It might as well rain until September.
September 10, 2021; Carole King


Pre-COVID, I always attended a small lunch party held by close friends of mine in September to say goodbye to the summer and hello to the academic and legal new year. Life is really beginning to have an apocalyptic feel about it. Perhaps it is comforting to our politicians to realise that the phrase ‘history will not be kind’ only serves as a warning if they can visualise anyone being around to write that history.

It was a relief to be able to drive into the country where an old university friend, Claude Meyrick, is the Rector of a lovely 14th century church in a very beautiful parish.

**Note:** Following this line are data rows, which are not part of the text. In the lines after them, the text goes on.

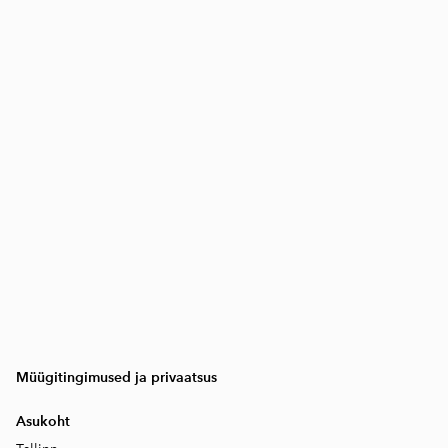
Müügitingimused ja privaatsus
Asukoht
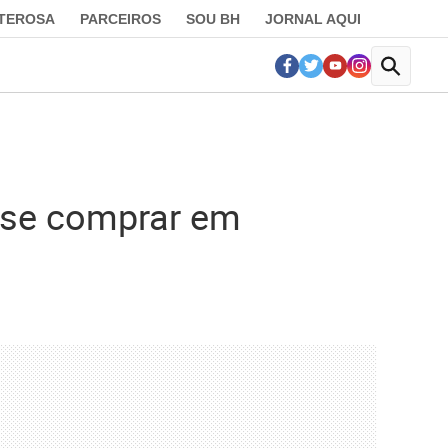
LTEROSA
PARCEIROS
SOU BH
JORNAL AQUI
 se comprar em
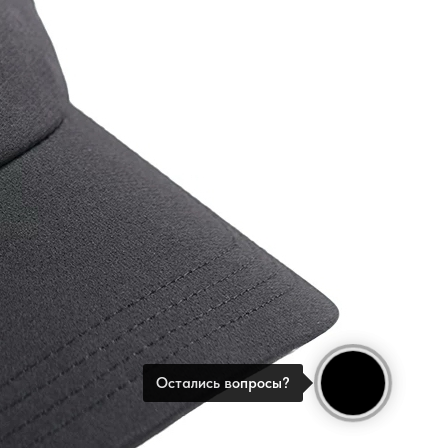
Остались вопросы?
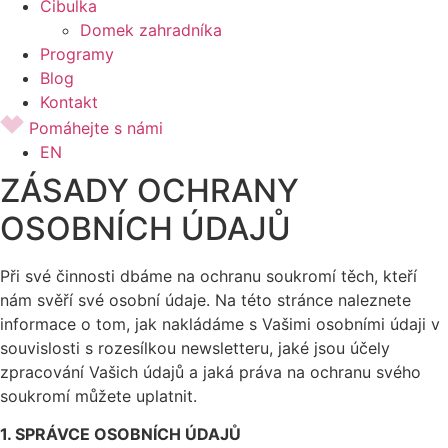
Cibulka
Domek zahradníka
Programy
Blog
Kontakt
Pomáhejte s námi
EN
ZÁSADY OCHRANY
OSOBNÍCH ÚDAJŮ
Při své činnosti dbáme na ochranu soukromí těch, kteří
nám svěří své osobní údaje. Na této stránce naleznete
informace o tom, jak nakládáme s Vašimi osobními údaji v
souvislosti s rozesílkou newsletteru, jaké jsou účely
zpracování Vašich údajů a jaká práva na ochranu svého
soukromí můžete uplatnit.
1. SPRÁVCE OSOBNÍCH ÚDAJŮ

He is not, in fact, the typical country cleric. Although he read Theology at university, I had originally thought he was an agnostic. Indeed, he was a doyen of the antiques world for years until suddenly he took the cloth. His somewhat eccentric style, honed at the sale room, fits in perfectly in that part of the world.

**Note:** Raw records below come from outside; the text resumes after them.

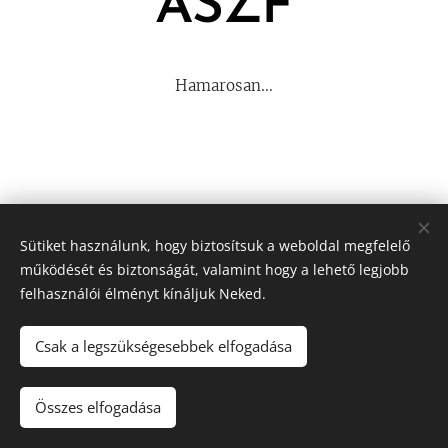
ÁSZF
Hamarosan...
Sütiket használunk, hogy biztosítsuk a weboldal megfelelő
működését és biztonságát, valamint hogy a lehető legjobb
felhasználói élményt kínáljuk Neked.
Impresszum
| ÁSZF
| Adatvédelmi tájékoztató
Csak a legszükségesebbek elfogadása
Kapcsolat
| GYIK
© 2025. Káli Fecske Kft.
Összes elfogadása
Minden
jog fenntartva
Sütik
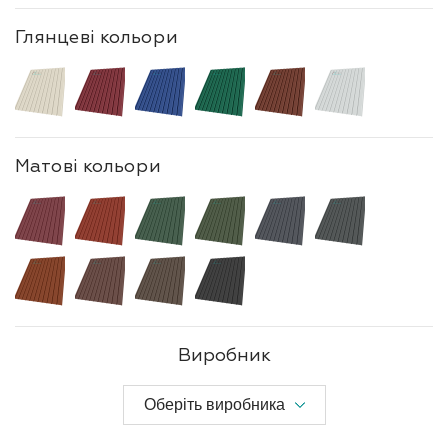
Глянцеві кольори
Матові кольори
Виробник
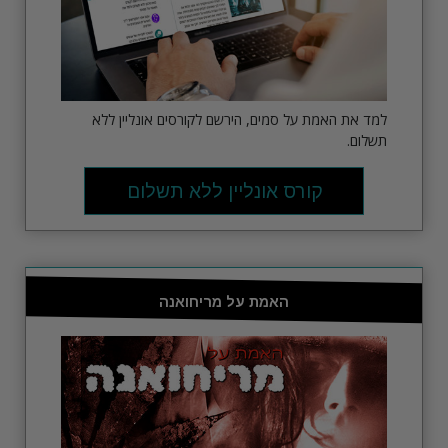
למד את האמת על סמים, הירשם לקורסים אונליין ללא
תשלום.
קורס אונליין ללא תשלום
האמת על מריחואנה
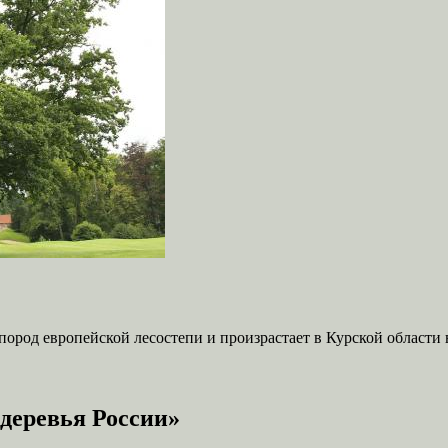
род европейской лесостепи и произрастает в Курской области в
деревья России»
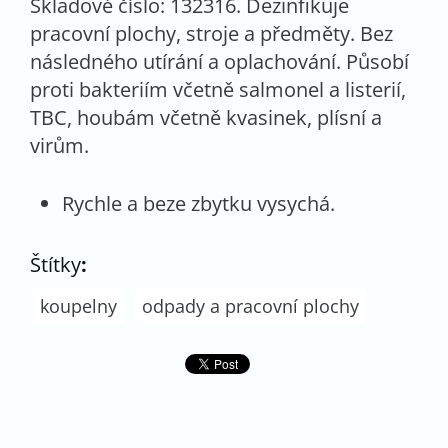
Skladové číslo: 132316. Dezinfikuje
pracovní plochy, stroje a předměty. Bez
následného utírání a oplachování. Působí
proti bakteriím včetně salmonel a listerií,
TBC, houbám včetně kvasinek, plísní a
virům.
Rychle a beze zbytku vysychá.
Štítky
:
koupelny
odpady a pracovní plochy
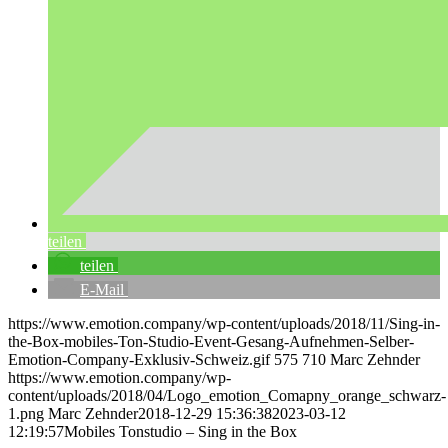
teilen
teilen
E-Mail
https://www.emotion.company/wp-content/uploads/2018/11/Sing-in-
the-Box-mobiles-Ton-Studio-Event-Gesang-Aufnehmen-Selber-
Emotion-Company-Exklusiv-Schweiz.gif
575
710
Marc Zehnder
https://www.emotion.company/wp-
content/uploads/2018/04/Logo_emotion_Comapny_orange_schwarz-
1.png
Marc Zehnder
2018-12-29 15:36:38
2023-03-12
12:19:57
Mobiles Tonstudio – Sing in the Box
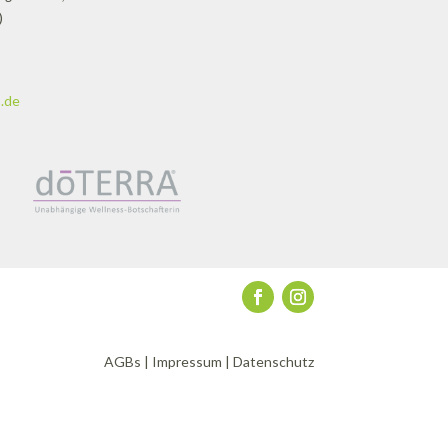
)
.de
AGBs
|
Impressum
|
Datenschutz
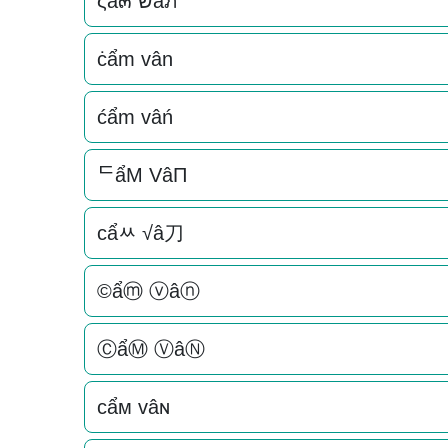
ςẩ๓ שâภ
ċẩm vân
ćẩm vâń
ᄃẩM VâП
cẩﾶ √â刀
©ẩⓜ ⓥâⓝ
ⒸẩⓂ ⓋâⓃ
cẩм vâɴ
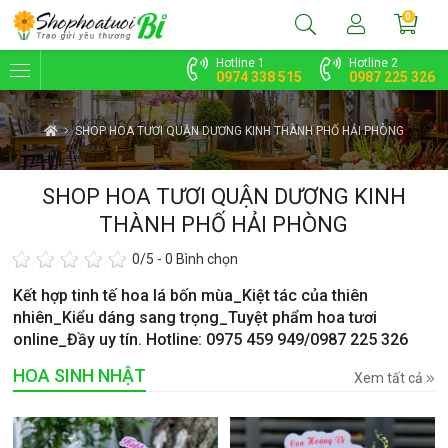
0
Hotline 1
Hotline 2
0974 338 515
0987 225 326
SHOP HOA TƯƠI QUẬN DƯƠNG KINH THÀNH PHỐ HẢI PHÒNG
SHOP HOA TƯƠI QUẬN DƯƠNG KINH
THÀNH PHỐ HẢI PHÒNG
0
/5 -
0
Bình chọn
Kết hợp tinh tế hoa lá bốn mùa_Kiệt tác của thiên
nhiên_Kiểu dáng sang trọng_Tuyệt phẩm hoa tươi
online_Đầy uy tín. Hotline: 0975 459 949/0987 225 326
HOA SINH NHẬT
Xem tất cả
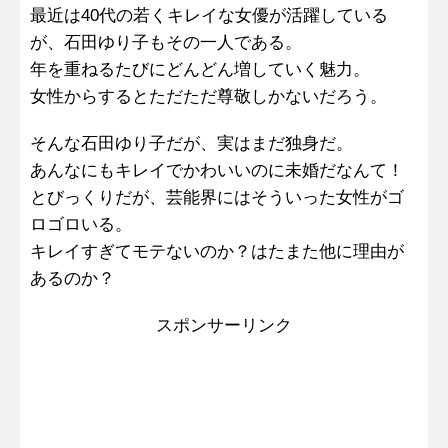
最近は40代の若くキレイな女優が活躍している
が、石田ゆり子もその一人である。
年を重ねるたびにどんどん増していく魅力。
女性からするとただただ尊敬しかないだろう。
そんな石田ゆり子だが、実はまだ独身だ。
あんなにもキレイでかわいいのに未婚だなんて！
とびっくりだが、芸能界にはそういった女性がゴ
ロゴロいる。
キレイすぎてモテないのか？はたまた他に理由が
あるのか？
スポンサーリンク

The other guests were drinking in the garden when I arrived. I was looking forward to a lunch away from London and Chambers. Sipping a strangely coloured summer punch, I saw Jenny and Ossie Gilbert who had retired from a lifetime at HM Treasury, a rather effortlessly wealthy banker called Josh Stibble who glided rather than walked, a retired Circuit judge who I didn’t realise lived near Claude and who was suffering from a bit of memory loss as he now seemed to think we had liked each other as barrister and judge, and a delightful friend, Annie, who runs an animal sanctuary where the animals are distinctly in charge – plus a few others.

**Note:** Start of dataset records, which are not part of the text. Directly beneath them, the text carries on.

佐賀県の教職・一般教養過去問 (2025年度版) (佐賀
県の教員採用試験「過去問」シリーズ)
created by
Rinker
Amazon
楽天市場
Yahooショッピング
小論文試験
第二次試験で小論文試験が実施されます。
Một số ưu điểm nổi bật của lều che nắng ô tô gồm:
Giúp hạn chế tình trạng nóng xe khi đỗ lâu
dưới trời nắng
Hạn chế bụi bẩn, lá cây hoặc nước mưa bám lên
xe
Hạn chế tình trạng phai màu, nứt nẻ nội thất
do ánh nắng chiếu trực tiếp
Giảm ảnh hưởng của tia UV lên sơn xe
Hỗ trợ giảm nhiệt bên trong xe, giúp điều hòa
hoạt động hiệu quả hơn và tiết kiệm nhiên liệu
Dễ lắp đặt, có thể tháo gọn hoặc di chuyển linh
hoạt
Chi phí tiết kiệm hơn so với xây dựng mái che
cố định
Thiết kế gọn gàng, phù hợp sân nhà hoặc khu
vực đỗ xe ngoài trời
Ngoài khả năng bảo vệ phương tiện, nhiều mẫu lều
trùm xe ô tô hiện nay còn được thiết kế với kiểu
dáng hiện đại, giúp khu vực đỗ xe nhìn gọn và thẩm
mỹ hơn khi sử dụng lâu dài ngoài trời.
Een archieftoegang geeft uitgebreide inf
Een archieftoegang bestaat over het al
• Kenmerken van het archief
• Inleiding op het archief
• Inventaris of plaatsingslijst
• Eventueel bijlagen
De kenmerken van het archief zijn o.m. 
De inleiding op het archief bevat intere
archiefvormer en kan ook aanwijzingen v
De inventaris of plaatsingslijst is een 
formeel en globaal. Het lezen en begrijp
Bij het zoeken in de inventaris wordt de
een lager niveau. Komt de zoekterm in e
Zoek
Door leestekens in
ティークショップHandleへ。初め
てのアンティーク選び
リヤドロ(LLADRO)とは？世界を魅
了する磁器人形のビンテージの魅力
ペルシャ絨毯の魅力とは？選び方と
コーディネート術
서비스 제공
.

‘Hail, Caesar!’ said Claude, ‘get this down you. It’s the old crowd plus some strange judge who begged to come because you’re an old friend.’ He paused. ‘Oh and yes, the youngest is here too and she has brought her latest bloke, whom doubtless you recognise.’ I looked across and there was Emma Meyrick coming towards me laughing and holding out her hands. She had a good-looking young man in tow who was smiling rather shyly. Yes, I did know him, but where on earth from, and, worse still, what on earth was his name? ‘Hello, William,’ she said, ‘You know Evo of course.’ ‘Of course,’ I replied. What an odd name, but it did ring a bell. He definitely wasn’t a godson. Was he the child of another of my friends? Evo spoke. ‘Sorry to haunt you, William… he sees enough of me already.’ I put on a fixed smile as I wondered if the ‘care home’ moment had come – inauspiciously before Boris had organised his Churchillian rescue package. Luckily, the Circuit judge, whose name I think I had actually blocked for more understandable reasons, solved the puzzle. ‘You sound as if you are his valet,’ he said to Evo, with that common touch he had honed so unsuccessfully on the Bench. ‘No,’ said Evo. ‘I’m the new junior tenant at Gutteridge. Actually, we mostly see each other on Zoom at the moment.’ I widened my smile. ‘Poor Evo,’ I said. ‘you can’t escape me anywhere.’ Phew! What a narrow squeak! Evo Emery. He had a very interesting backstory, having been a professional actor for seven years after university. To be fair, he looked slightly different on Zoom.

We had been graced by fantastic weather for our lunch, particularly given the weather options this summer had varied between desert heatwaves in parts of the world and a miserable damp chill here. I detected, however, a certain indifference to the weather and a slight edginess in the conversation as we sat round a rickety wooden table on the lawn eating delicious summer food, including a chilled broccoli and pea soup with ginger. The depression seemed to be centred around Jenny and Ossie and whilst I smiled at my neighbours, my ears tuned into the Treasury. ‘… so, we’ve been living in a dream world with all this government money. Now comes the sting!’ Ossie agreed with his wife. ‘But you can’t keep raising taxes. There will have to be cuts. But where from?’ Josh Stibble supplied the answer: ‘They’ll go for the departments the public don’t care about.’ I felt eyes suddenly turning on me. Evo leant over to me and whispered, ‘Do you think I should start auditioning again?’ I felt that those inchoate fears I had during lockdown about where all the state money was coming from had just been given life by my friends and I heard that Carole King song playing in my head.